Previously, the reaction between thioureas and imidoyl chlorides of oxalic acid have been reported [7]. There are several methods for the synthesis of thiazolidine derivatives [8,9,10,11]. As part of our current studies on the synthesis of sulfur-containing organic compounds [12,13,14,15], we describe a facile one-pot method for the direct synthesis of functionalized thiazolidines from the reaction of primary amines (1), isothiocyanates (2), and bis(imidoyl) chlorides (3) at room temperature. The reaction of dianionic compounds with oxaldiimidoyl dichlorides has been reviewed [16].
Experimental
Primary amines, isothiocyanates, and diethyl oxalate were obtained from Merck and used without further purification. Bis(imidoyl) chloride (3) was synthesized according to the reported procedure [17]. M.p.: Electrothermal-9100 apparatus. IR spectra: Shimadzu IR-460 spectrometer; band positions in cm−1. 1H and 13C NMR spectra: Bruker DRX-300 Avance instrument at 300 and 75 MHz, respectively; δ in ppm, J in Hz. MS: Finnigan-MAT-8430EI-MS mass spectrometer, at 70 eV; in m/z (rel.%). Elemental analyses: Vario EL III CHNOS elemental analyzer.
General procedure
To a stirred mixture of primary amine (1 mmol), isothiocyanate (1 mmol), and Et3N (0.202 g, 2 mmol) was added a solution of bis(imidoyl) chloride (1 mmol) in DMF (3 mL) at room temperature. After completion of the reaction [about 6 h; TLC (AcOEt/hexane 1:4) monitoring], the mixture was diluted with AcOEt and aq NH4Cl (3 mL) and stirred for 10 min. The layers were separated, and the aqueous layer was extracted with AcOEt (3 × 3 mL). The organic fractions were combined and concentrated under reduced pressure, and the crude residue was purified by recrystallization from EtOH/AcOEt (1:1) to give the product. The spectroscopic and analytical data of compound 4a have been reported [7]. Complete spectroscopic and analytical data for products 4b–4m are given below.

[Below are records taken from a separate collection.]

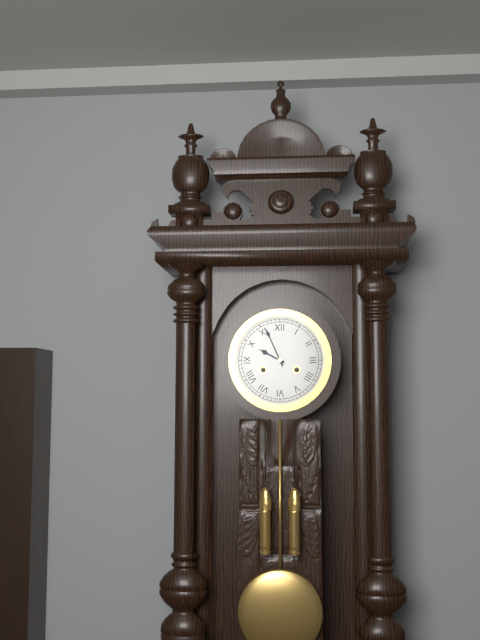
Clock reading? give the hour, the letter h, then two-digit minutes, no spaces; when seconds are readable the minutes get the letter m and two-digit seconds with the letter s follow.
9h56
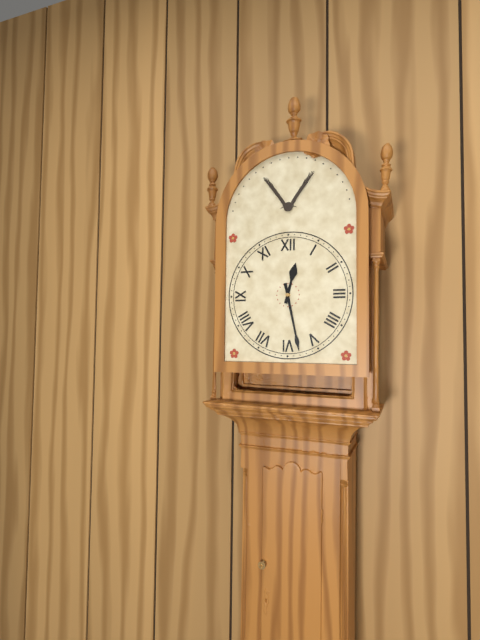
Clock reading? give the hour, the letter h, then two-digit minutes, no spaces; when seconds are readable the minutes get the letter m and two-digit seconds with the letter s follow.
12h28
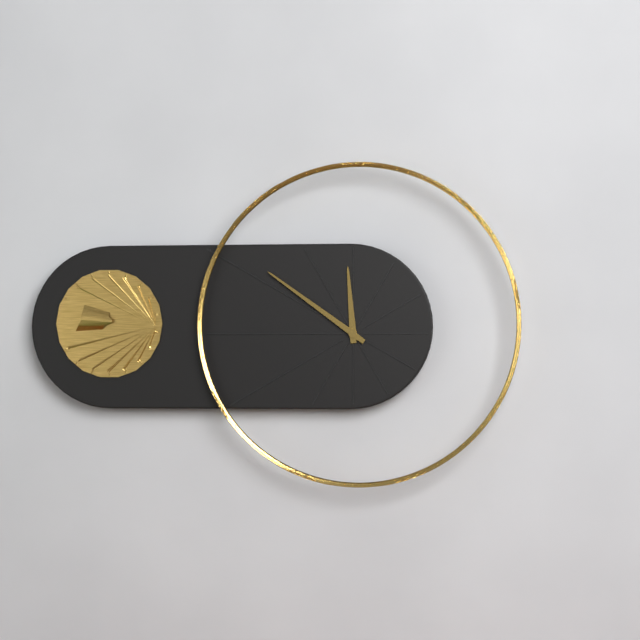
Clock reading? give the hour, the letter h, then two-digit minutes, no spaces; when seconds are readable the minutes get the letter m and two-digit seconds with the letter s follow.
11h51
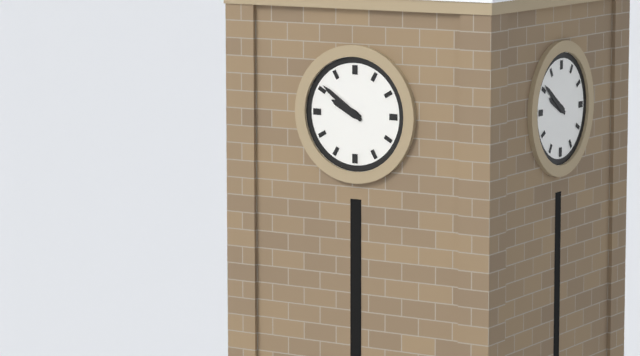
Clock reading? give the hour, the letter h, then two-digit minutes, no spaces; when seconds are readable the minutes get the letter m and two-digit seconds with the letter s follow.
9h51
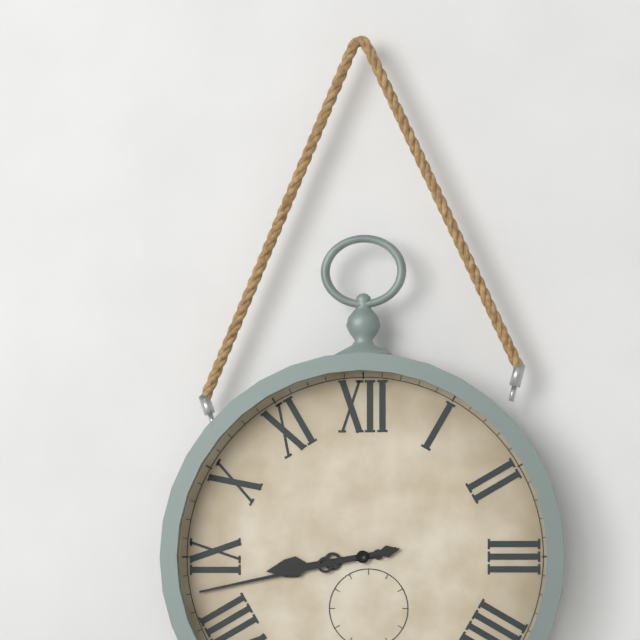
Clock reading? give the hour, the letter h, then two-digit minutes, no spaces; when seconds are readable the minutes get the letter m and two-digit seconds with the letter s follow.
8h43
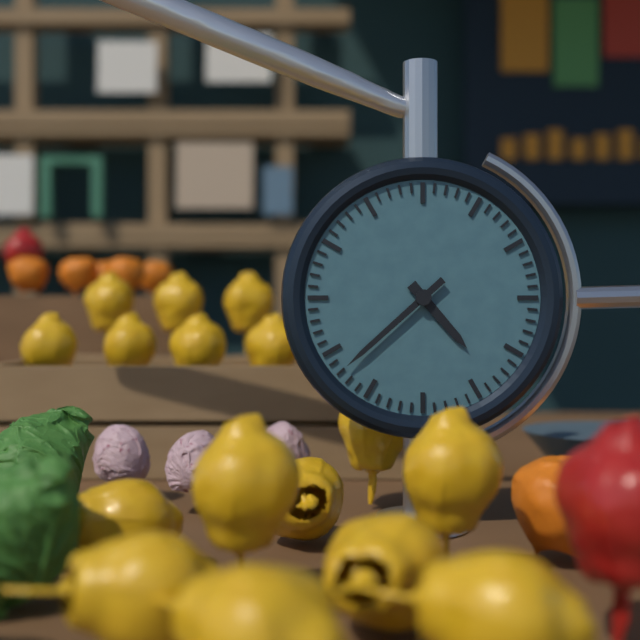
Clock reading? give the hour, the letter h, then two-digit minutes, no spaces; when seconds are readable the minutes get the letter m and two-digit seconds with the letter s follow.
4h38
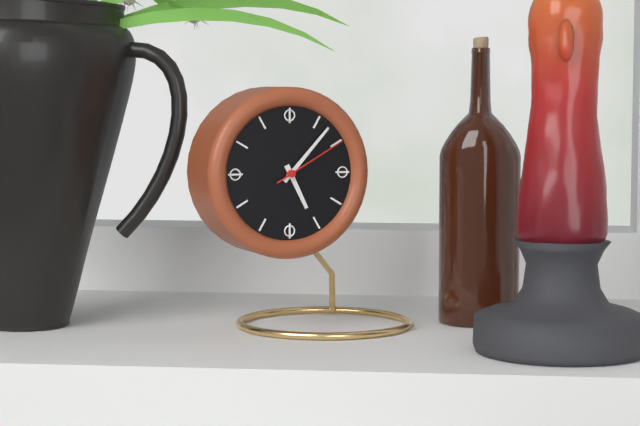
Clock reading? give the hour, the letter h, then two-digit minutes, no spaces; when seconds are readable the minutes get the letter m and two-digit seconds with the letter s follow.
5h07m10s
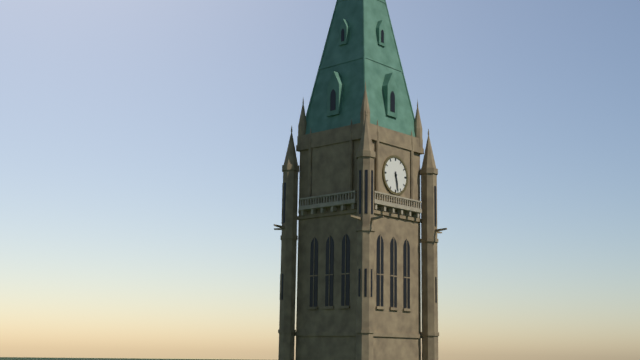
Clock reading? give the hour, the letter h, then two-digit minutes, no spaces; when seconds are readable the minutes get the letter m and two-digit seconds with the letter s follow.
5h28
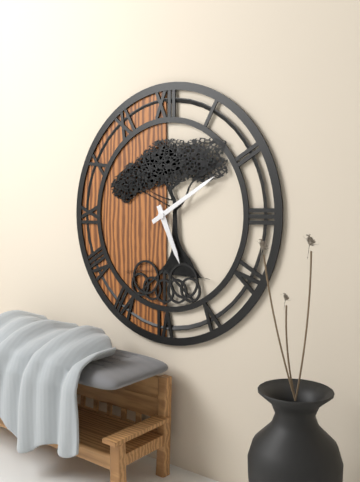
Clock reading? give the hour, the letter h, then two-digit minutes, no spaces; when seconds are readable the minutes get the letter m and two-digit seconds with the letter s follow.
5h10
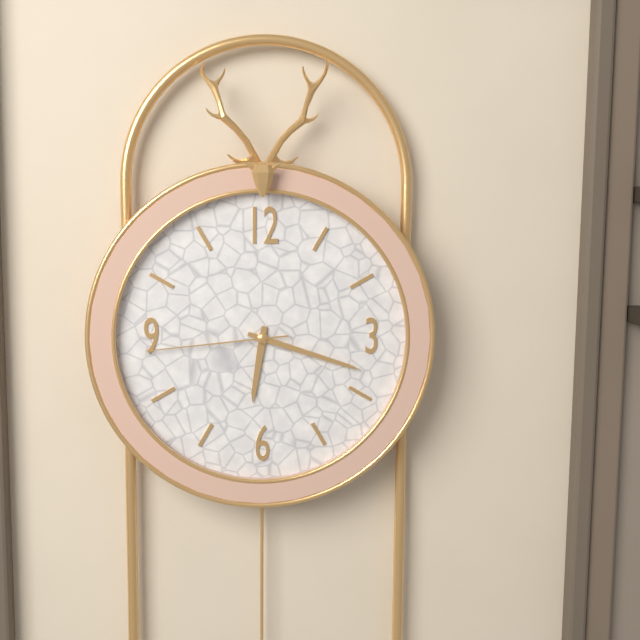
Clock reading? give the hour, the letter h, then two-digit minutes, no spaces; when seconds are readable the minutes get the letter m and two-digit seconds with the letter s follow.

(E)-N-((2Z,5Z)-3-phenyl-2,5-bis(phenylimino)thiazolidin-4-ylidene)benzenamine (4a)
Yellow crystals, mp: 198–200 °C {Lit [7]: 195 °C}; yield: 0.32 g (75%). IR (KBr) (ν max, cm−1): 3050, 1627 (C=N), 1588 (C=N), 1486 (C=N), 1363, 1160 (C–S), 757, 688.
(Z)-N-((2Z,4E)-2-(benzylimino)-3-phenyl-4-(phenylimino)thiazolidin-5-ylidene)benzenamine (4b)
Yellow crystals, mp: 202–204 °C; yield 0.30 g (68%). IR (KBr) (ν max, cm−1): 3060, 2925, 1631 (C=N), 1582 (C=N), 1489 (C=N), 1359, 1192 (C–S), 1065, 746, 691. 1H NMR (300 MHz, CDCl3): δ H (ppm) 4.57 (2 H, s, CH2), 6.83–6.92 (6 H, m, 6 CH), 7.21 (2 H, d, 3 J = 6.1 Hz, 2 CH), 7.27 (2 H, t, 3 J = 6.1 Hz, 2 CH), 7.30 (2 H, t, 3 J = 8.2 Hz, 2 CH), 7.36–7.42 (4 H, br. m, 4 CH), 7.51–7.59 (2 H, br. m, 2 CH), 7.62 (2 H, d, 3 J = 8.2 Hz, 2 CH). 13C NMR (75 MHz, CDCl3): δ C (ppm) 57.0 (CH2), 119.3 (2 CH), 119.5 (2 CH), 120.0 (CH), 122.5 (2 CH), 126.5 (CH), 126.7 (CH), 126.9 (2 CH), 127.2 (2 CH), 128.0 (CH), 128.2 (C), 128.5 (2 CH), 129.0 (2 CH), 129.2 (C), 129.5 (2 CH), 139.1 (C), 149.1 (C), 149.4 (C), 151.1 (C), 158.0 (C). EI-MS: m/z (%) = 446 (M+, 45), 355 (3), 296 (7), 194 (85), 135 (16), 91 (32), 77 (15). Anal. Calcd for C28H22N4S (446.57): C, 75.31; H, 4.97; N, 12.55%. Found: C, 75.72; H, 4.94; N, 12.61%.
(Z)-N-((2Z,4E)-2-(3-bromobenzylimino)-3-phenyl-4-(phenylimino)thiazolidin-5-ylidene)benzenamine (4c)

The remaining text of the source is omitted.